I have front air bags in my bronco to handle the weight, and I plan on adding some counter weight in the back of the bronco, I want to do an 8 foot or 8foot 6 inch plow.
I thought Hiniker cause I all ready have the mount on the truck but It looks like there are a bunch of nice V plows out there. is there an issue with the blade tripping in the V or scoop on the plowes that dont have a trip edge?
So Give me your input, How much time will it save me? If I have to go through another blizerd like i did in 96 with a stright plow I will give it up!
Thanks Dave


----------



## scottL (Dec 7, 2002)

Well...... There are a number of threads on how much time a vee plow will save someone. The gist is 25-35%. As for your vehicle being able to handle the weight ... The vee's are around 900 pounds and when they move so does your truck 

The vee's are also expensive some 5k on average. Western, Boss and SnoWay all have vee's that are popular. SnoWay's is new but getting a lot of attiention.

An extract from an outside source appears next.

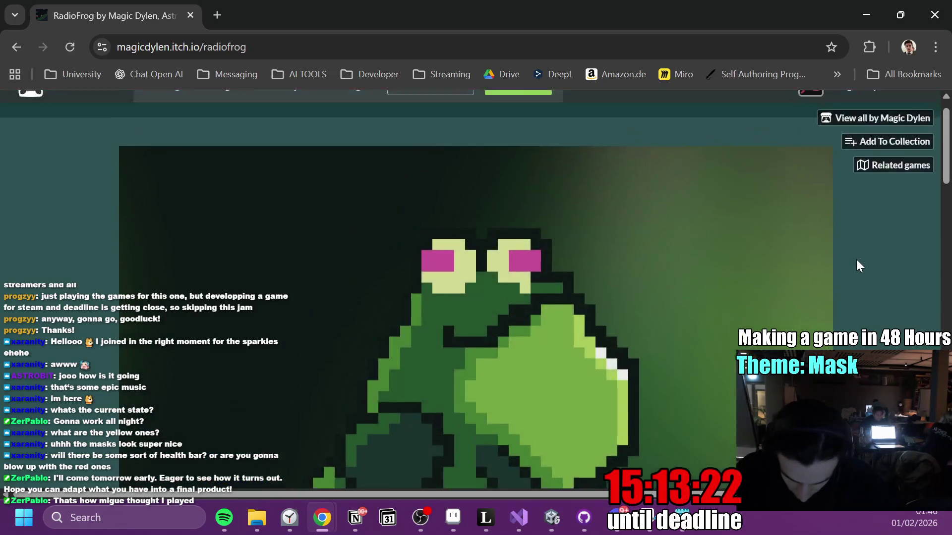
pyautogui.scroll(-2, 860, 266)
pyautogui.click(773, 316)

Not knowing your sites maybe it's easier to get pro-wings on one of your plow instead of the upgrade. Cheaper for now and helps extend the capacity. I will tell you I love having my vee especially when I have to push the snow a distance I can make a bucket - huge time saver.


----------



## diesel dave 04 (Nov 24, 2008)

Im really looking into the V for my long up hill driveways and the ones that drift. In my case if i dont keep up with the driveways on a wet snow I cant brake throw it with the stright plow and i wind up doing the left then right then left then right thing all the way.


----------



## cornbinder (Oct 16, 2005)

i wouldn't put a plow (unless it was a lightweight snow way) on a bronco in the first place let alone a v-plow. i've used a bro with a standard 7.5 plow and when the blade was raised the plow, it wanted to put the bumper on the ground. bronco's have weak frontend and it puts lots of stress on the ball joints etc.etc. i would get a 3/4 ton full size for the v-plow or put wings on your strait blade. . i switched to a dodge ramcharger as they have leaf springs and carry the weight better. i didn't even need to install add a leaf's. i don't give advice unless i've without personal experience. good luck.


----------



## diesel dave 04 (Nov 24, 2008)

Well the bronco is all i been plowing with for 13 years, I have air bags in the front of then that helps with the weight, I dont do any real big jobs, Im not commercial, And you can not beat the short wheel base when it comes to driveways. I will ageree that the V plow will be alot of plow for the bronco But I feel that beeing able to put it in V and brake open a driveway will be less woopen on the truck then going left then right all the way in.
you can kill a 1 ton truck plowing in no tine if you dont use your head.


----------



## mercer_me (Sep 13, 2008)

A 8.5' FIsher V or 8.2' Boss V would work great JMO.


----------



## diesel dave 04 (Nov 24, 2008)

I found a used western MVP 8.5 at a local plow shop Im going to look at it and maybe buy it tomorrow. Any thing I should look for? Is there any known problems with a western 8.5 MVP? and what is a good price for a used MVP if it is in good shape? I would like a new hinikler V or a MVP plus poly but that is out of my reach .


----------



## salopez (Apr 11, 2004)

an 8.5 is just too heavy! a 7.5 mvp maybe. the bronco is just lightly built. 
yeah you have airbags to hold the wieght, but what about the axle or the rest of the front end components.?

the 7.5 mvp is 100 lbs heavier then the heaviest plow that is recomended for your truck.


----------



## Snowaway (Sep 10, 2008)

Our local Boss dealer wouldn't put an eight two V on my 3/4 ton.wesport


----------